Berlin Identified The Origins of 574 Stolen Colonial Skulls. Will They Get To Go Home?
Berlin's S-Collection holds thousands of colonial-era human skulls. The Prussian Cultural Heritage Foundation has now traced the origins of 574 - and says it wants to return them.
Thursday, April 23
The S-Collection is one of the most controversial historical archives in Berlin: an assembly of around 7,700 colonial-era skulls gathered from people across the world. For years these human remains sat unexamined in basements, university depots, and storage facilities. Recently, thanks to the work of activists who have for years tried to bring attention to this archive of the dead, institutions have begun to look into where these bones actually came from.
On Wednesday, the Prussian Cultural Heritage Foundation in Berlin announced that they had completed a new round of research into their West African holdings, and determined the origins of 574 skulls from present-day Cameroon, Ghana, Togo, and Nigeria — all of which were stolen under German colonial rule. The museums also announced their willingness to return these human remains.
If at all possible, the human remains should be able to return to their place of origin.

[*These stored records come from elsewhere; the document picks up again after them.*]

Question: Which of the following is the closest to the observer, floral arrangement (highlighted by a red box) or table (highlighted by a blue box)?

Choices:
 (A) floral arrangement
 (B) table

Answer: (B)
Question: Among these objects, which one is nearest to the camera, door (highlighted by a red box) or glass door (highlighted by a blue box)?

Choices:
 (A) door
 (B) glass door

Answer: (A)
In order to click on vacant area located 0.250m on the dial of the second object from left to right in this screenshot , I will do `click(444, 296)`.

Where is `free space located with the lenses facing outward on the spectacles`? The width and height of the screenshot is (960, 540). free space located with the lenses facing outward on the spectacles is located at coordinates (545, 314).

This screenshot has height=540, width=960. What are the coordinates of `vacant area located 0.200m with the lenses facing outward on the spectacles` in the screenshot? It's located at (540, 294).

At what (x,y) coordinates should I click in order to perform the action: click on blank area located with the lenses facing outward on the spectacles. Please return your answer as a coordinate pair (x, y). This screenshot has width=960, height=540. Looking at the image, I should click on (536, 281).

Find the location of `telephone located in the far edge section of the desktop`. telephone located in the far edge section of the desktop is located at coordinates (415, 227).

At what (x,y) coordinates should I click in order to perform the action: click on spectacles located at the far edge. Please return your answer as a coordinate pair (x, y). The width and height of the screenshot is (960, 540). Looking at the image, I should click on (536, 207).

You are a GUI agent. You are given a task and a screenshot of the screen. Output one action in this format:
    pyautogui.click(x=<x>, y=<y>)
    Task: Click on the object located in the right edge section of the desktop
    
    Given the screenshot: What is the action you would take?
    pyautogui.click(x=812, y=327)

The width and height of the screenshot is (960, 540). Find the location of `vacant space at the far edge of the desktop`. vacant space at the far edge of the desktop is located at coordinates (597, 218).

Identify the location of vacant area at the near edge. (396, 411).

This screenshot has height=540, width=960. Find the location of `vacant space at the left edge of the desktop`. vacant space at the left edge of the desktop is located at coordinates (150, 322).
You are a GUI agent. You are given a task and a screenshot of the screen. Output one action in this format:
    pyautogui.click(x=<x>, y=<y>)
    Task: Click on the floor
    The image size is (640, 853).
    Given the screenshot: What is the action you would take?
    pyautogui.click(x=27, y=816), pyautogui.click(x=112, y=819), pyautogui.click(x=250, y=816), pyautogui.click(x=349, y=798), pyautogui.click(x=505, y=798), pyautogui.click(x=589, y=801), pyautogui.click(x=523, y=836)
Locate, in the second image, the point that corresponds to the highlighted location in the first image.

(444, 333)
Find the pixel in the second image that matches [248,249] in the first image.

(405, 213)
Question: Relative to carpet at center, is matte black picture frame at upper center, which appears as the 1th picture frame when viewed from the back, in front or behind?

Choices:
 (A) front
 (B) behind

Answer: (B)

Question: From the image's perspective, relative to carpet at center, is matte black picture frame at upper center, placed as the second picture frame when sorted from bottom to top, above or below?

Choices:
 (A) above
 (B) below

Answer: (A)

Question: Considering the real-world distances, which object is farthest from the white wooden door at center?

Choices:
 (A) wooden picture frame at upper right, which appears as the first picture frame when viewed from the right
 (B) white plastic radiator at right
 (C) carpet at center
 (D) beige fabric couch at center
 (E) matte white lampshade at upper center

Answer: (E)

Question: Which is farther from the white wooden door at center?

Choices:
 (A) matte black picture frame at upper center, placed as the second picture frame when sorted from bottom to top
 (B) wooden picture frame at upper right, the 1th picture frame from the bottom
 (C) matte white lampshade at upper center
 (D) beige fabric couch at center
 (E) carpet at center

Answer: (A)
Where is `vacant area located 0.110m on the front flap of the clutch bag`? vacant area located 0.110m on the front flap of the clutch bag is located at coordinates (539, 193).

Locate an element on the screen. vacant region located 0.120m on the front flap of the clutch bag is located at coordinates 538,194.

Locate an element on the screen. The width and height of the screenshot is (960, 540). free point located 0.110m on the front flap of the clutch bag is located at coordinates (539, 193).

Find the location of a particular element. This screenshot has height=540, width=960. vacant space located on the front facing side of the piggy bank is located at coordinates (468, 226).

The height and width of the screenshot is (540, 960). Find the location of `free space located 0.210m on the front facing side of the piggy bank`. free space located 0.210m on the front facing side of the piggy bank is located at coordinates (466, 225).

The majority of these skulls reportedly belonged to people who died constructing the German colonial railways in Cameroon, though some were looted from burial grounds, collected from battlefields, or taken from people executed by German officers during the period of colonial rule in West Africa. All of them belong to the S-Collection assembled by Felix von Luschan, an Austrian anthropologist who built up one of the world's largest collections of human remains in Berlin as part of a project of scientific racism that aimed to track the development of human populations.
Announcing the results of their research, Prussian Cultural Heritage Foundation director Marion Ackermann said that “if at all possible, the human remains should be able to return to their place of origin." It should be noted, however, that willingness to return such remains has not always proved sufficient. In a similar project in East Africa, researchers were able to match DNA precisely to specific families — people who knew that an ancestor's skull was being held in a Berlin museum — and yet, due to political complications between the nations involved, the remains were not returned to their relatives.
The subject is sensitive, politically contested, and also appears to be of waning interest within Germany. This provenance research project took five years to complete and was conducted with the assistance of scholars from Togo and Cameroon. Researchers now estimate they now know the origins of 1,700 of the 7,700 skulls in the collection. Due to funding constraints, however, there do not appear to be plans for a further study — meaning that thousands of people held in Berlin's museums will, for now, remain anonymous.